- Your objective -
The entries follow. Print each one exactly.

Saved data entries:
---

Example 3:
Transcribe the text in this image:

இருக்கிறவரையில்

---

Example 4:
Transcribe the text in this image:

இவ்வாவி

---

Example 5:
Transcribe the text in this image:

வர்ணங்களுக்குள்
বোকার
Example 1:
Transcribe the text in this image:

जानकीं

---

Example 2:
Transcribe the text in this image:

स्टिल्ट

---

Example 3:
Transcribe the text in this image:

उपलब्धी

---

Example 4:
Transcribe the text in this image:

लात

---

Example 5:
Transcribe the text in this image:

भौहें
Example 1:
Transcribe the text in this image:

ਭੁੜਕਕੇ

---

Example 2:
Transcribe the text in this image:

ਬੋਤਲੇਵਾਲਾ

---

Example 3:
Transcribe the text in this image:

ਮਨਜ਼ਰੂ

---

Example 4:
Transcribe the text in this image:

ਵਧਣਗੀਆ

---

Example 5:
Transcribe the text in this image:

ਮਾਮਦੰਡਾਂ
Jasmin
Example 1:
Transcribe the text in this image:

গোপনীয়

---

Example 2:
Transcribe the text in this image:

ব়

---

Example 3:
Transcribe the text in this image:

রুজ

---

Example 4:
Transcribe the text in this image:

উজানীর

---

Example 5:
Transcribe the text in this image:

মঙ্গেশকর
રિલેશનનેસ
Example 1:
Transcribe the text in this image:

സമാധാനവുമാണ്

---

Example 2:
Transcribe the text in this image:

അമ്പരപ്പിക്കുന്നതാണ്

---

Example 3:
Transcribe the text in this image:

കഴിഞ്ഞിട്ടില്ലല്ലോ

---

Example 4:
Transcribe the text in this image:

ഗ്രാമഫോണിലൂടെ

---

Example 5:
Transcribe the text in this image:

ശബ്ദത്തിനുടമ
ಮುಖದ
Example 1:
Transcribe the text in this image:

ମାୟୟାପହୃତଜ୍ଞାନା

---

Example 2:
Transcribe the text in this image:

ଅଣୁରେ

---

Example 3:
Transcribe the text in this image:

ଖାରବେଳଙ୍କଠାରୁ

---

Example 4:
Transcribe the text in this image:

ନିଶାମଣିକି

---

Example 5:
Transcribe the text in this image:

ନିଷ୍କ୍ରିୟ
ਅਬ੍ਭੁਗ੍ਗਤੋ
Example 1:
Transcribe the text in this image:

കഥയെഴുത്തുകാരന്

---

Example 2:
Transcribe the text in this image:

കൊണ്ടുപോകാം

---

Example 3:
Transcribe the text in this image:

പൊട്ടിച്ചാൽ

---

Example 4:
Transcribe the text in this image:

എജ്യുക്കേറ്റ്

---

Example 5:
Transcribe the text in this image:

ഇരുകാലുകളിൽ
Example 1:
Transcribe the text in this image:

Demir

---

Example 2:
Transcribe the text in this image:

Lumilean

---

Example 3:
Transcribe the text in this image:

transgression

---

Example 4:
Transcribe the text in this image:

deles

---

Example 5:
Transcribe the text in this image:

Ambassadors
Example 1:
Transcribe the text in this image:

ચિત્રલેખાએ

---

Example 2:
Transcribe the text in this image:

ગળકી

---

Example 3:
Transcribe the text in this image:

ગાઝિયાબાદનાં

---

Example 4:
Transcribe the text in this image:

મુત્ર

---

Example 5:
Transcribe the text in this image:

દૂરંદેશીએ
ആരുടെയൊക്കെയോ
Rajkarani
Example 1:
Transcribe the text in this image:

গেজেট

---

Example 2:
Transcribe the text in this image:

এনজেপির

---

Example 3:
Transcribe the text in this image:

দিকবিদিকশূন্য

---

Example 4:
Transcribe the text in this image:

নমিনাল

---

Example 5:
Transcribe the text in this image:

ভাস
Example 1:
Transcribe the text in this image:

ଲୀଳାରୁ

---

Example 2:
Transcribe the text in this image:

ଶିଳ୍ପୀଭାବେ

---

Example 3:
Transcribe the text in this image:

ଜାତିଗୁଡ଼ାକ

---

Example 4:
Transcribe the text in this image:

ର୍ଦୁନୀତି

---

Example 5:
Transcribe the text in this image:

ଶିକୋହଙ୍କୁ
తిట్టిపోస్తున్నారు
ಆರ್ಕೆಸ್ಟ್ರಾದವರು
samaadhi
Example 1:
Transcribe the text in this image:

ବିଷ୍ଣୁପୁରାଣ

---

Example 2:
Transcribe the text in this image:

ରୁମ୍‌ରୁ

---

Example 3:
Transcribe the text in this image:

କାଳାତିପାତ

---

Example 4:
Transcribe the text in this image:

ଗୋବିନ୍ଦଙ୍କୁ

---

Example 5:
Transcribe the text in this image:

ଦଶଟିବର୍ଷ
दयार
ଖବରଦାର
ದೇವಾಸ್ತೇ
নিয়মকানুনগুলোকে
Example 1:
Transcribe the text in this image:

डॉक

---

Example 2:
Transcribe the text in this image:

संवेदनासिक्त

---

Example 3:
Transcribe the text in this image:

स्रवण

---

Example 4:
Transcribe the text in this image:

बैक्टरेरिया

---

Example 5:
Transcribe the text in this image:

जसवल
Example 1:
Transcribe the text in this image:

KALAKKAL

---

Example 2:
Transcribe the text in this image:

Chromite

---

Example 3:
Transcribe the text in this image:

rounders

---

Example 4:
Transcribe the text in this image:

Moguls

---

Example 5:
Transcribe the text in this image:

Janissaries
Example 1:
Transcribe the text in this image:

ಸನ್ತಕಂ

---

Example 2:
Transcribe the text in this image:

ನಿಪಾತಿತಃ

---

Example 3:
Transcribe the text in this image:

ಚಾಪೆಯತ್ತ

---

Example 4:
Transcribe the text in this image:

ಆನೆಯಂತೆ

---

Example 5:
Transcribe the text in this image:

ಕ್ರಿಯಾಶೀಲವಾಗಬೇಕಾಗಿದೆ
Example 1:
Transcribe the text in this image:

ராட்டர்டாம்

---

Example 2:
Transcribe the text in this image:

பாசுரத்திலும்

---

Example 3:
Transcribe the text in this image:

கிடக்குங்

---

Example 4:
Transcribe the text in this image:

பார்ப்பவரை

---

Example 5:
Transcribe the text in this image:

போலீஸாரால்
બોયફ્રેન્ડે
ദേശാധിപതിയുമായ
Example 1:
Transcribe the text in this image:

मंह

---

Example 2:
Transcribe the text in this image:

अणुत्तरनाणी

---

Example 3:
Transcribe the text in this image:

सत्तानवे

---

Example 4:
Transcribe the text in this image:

- Response to this exercise -
---

Example 3:
Transcribe the text in this image:

இருக்கிறவரையில்

---

Example 4:
Transcribe the text in this image:

இவ்வாவி

---

Example 5:
Transcribe the text in this image:

வர்ணங்களுக்குள்
বোকার
Example 1:
Transcribe the text in this image:

जानकीं

---

Example 2:
Transcribe the text in this image:

स्टिल्ट

---

Example 3:
Transcribe the text in this image:

उपलब्धी

---

Example 4:
Transcribe the text in this image:

लात

---

Example 5:
Transcribe the text in this image:

भौहें
Example 1:
Transcribe the text in this image:

ਭੁੜਕਕੇ

---

Example 2:
Transcribe the text in this image:

ਬੋਤਲੇਵਾਲਾ

---

Example 3:
Transcribe the text in this image:

ਮਨਜ਼ਰੂ

---

Example 4:
Transcribe the text in this image:

ਵਧਣਗੀਆ

---

Example 5:
Transcribe the text in this image:

ਮਾਮਦੰਡਾਂ
Jasmin
Example 1:
Transcribe the text in this image:

গোপনীয়

---

Example 2:
Transcribe the text in this image:

ব়

---

Example 3:
Transcribe the text in this image:

রুজ

---

Example 4:
Transcribe the text in this image:

উজানীর

---

Example 5:
Transcribe the text in this image:

মঙ্গেশকর
રિલેશનનેસ
Example 1:
Transcribe the text in this image:

സമാധാനവുമാണ്

---

Example 2:
Transcribe the text in this image:

അമ്പരപ്പിക്കുന്നതാണ്

---

Example 3:
Transcribe the text in this image:

കഴിഞ്ഞിട്ടില്ലല്ലോ

---

Example 4:
Transcribe the text in this image:

ഗ്രാമഫോണിലൂടെ

---

Example 5:
Transcribe the text in this image:

ശബ്ദത്തിനുടമ
ಮುಖದ
Example 1:
Transcribe the text in this image:

ମାୟୟାପହୃତଜ୍ଞାନା

---

Example 2:
Transcribe the text in this image:

ଅଣୁରେ

---

Example 3:
Transcribe the text in this image:

ଖାରବେଳଙ୍କଠାରୁ

---

Example 4:
Transcribe the text in this image:

ନିଶାମଣିକି

---

Example 5:
Transcribe the text in this image:

ନିଷ୍କ୍ରିୟ
ਅਬ੍ਭੁਗ੍ਗਤੋ
Example 1:
Transcribe the text in this image:

കഥയെഴുത്തുകാരന്

---

Example 2:
Transcribe the text in this image:

കൊണ്ടുപോകാം

---

Example 3:
Transcribe the text in this image:

പൊട്ടിച്ചാൽ

---

Example 4:
Transcribe the text in this image:

എജ്യുക്കേറ്റ്

---

Example 5:
Transcribe the text in this image:

ഇരുകാലുകളിൽ
Example 1:
Transcribe the text in this image:

Demir

---

Example 2:
Transcribe the text in this image:

Lumilean

---

Example 3:
Transcribe the text in this image:

transgression

---

Example 4:
Transcribe the text in this image:

deles

---

Example 5:
Transcribe the text in this image:

Ambassadors
Example 1:
Transcribe the text in this image:

ચિત્રલેખાએ

---

Example 2:
Transcribe the text in this image:

ગળકી

---

Example 3:
Transcribe the text in this image:

ગાઝિયાબાદનાં

---

Example 4:
Transcribe the text in this image:

મુત્ર

---

Example 5:
Transcribe the text in this image:

દૂરંદેશીએ
ആരുടെയൊക്കെയോ
Rajkarani
Example 1:
Transcribe the text in this image:

গেজেট

---

Example 2:
Transcribe the text in this image:

এনজেপির

---

Example 3:
Transcribe the text in this image:

দিকবিদিকশূন্য

---

Example 4:
Transcribe the text in this image:

নমিনাল

---

Example 5:
Transcribe the text in this image:

ভাস
Example 1:
Transcribe the text in this image:

ଲୀଳାରୁ

---

Example 2:
Transcribe the text in this image:

ଶିଳ୍ପୀଭାବେ

---

Example 3:
Transcribe the text in this image:

ଜାତିଗୁଡ଼ାକ

---

Example 4:
Transcribe the text in this image:

ର୍ଦୁନୀତି

---

Example 5:
Transcribe the text in this image:

ଶିକୋହଙ୍କୁ
తిట్టిపోస్తున్నారు
ಆರ್ಕೆಸ್ಟ್ರಾದವರು
samaadhi
Example 1:
Transcribe the text in this image:

ବିଷ୍ଣୁପୁରାଣ

---

Example 2:
Transcribe the text in this image:

ରୁମ୍‌ରୁ

---

Example 3:
Transcribe the text in this image:

କାଳାତିପାତ

---

Example 4:
Transcribe the text in this image:

ଗୋବିନ୍ଦଙ୍କୁ

---

Example 5:
Transcribe the text in this image:

ଦଶଟିବର୍ଷ
दयार
ଖବରଦାର
ದೇವಾಸ್ತೇ
নিয়মকানুনগুলোকে
Example 1:
Transcribe the text in this image:

डॉक

---

Example 2:
Transcribe the text in this image:

संवेदनासिक्त

---

Example 3:
Transcribe the text in this image:

स्रवण

---

Example 4:
Transcribe the text in this image:

बैक्टरेरिया

---

Example 5:
Transcribe the text in this image:

जसवल
Example 1:
Transcribe the text in this image:

KALAKKAL

---

Example 2:
Transcribe the text in this image:

Chromite

---

Example 3:
Transcribe the text in this image:

rounders

---

Example 4:
Transcribe the text in this image:

Moguls

---

Example 5:
Transcribe the text in this image:

Janissaries
Example 1:
Transcribe the text in this image:

ಸನ್ತಕಂ

---

Example 2:
Transcribe the text in this image:

ನಿಪಾತಿತಃ

---

Example 3:
Transcribe the text in this image:

ಚಾಪೆಯತ್ತ

---

Example 4:
Transcribe the text in this image:

ಆನೆಯಂತೆ

---

Example 5:
Transcribe the text in this image:

ಕ್ರಿಯಾಶೀಲವಾಗಬೇಕಾಗಿದೆ
Example 1:
Transcribe the text in this image:

ராட்டர்டாம்

---

Example 2:
Transcribe the text in this image:

பாசுரத்திலும்

---

Example 3:
Transcribe the text in this image:

கிடக்குங்

---

Example 4:
Transcribe the text in this image:

பார்ப்பவரை

---

Example 5:
Transcribe the text in this image:

போலீஸாரால்
બોયફ્રેન્ડે
ദേശാധിപതിയുമായ
Example 1:
Transcribe the text in this image:

मंह

---

Example 2:
Transcribe the text in this image:

अणुत्तरनाणी

---

Example 3:
Transcribe the text in this image:

सत्तानवे

---

Example 4:
Transcribe the text in this image:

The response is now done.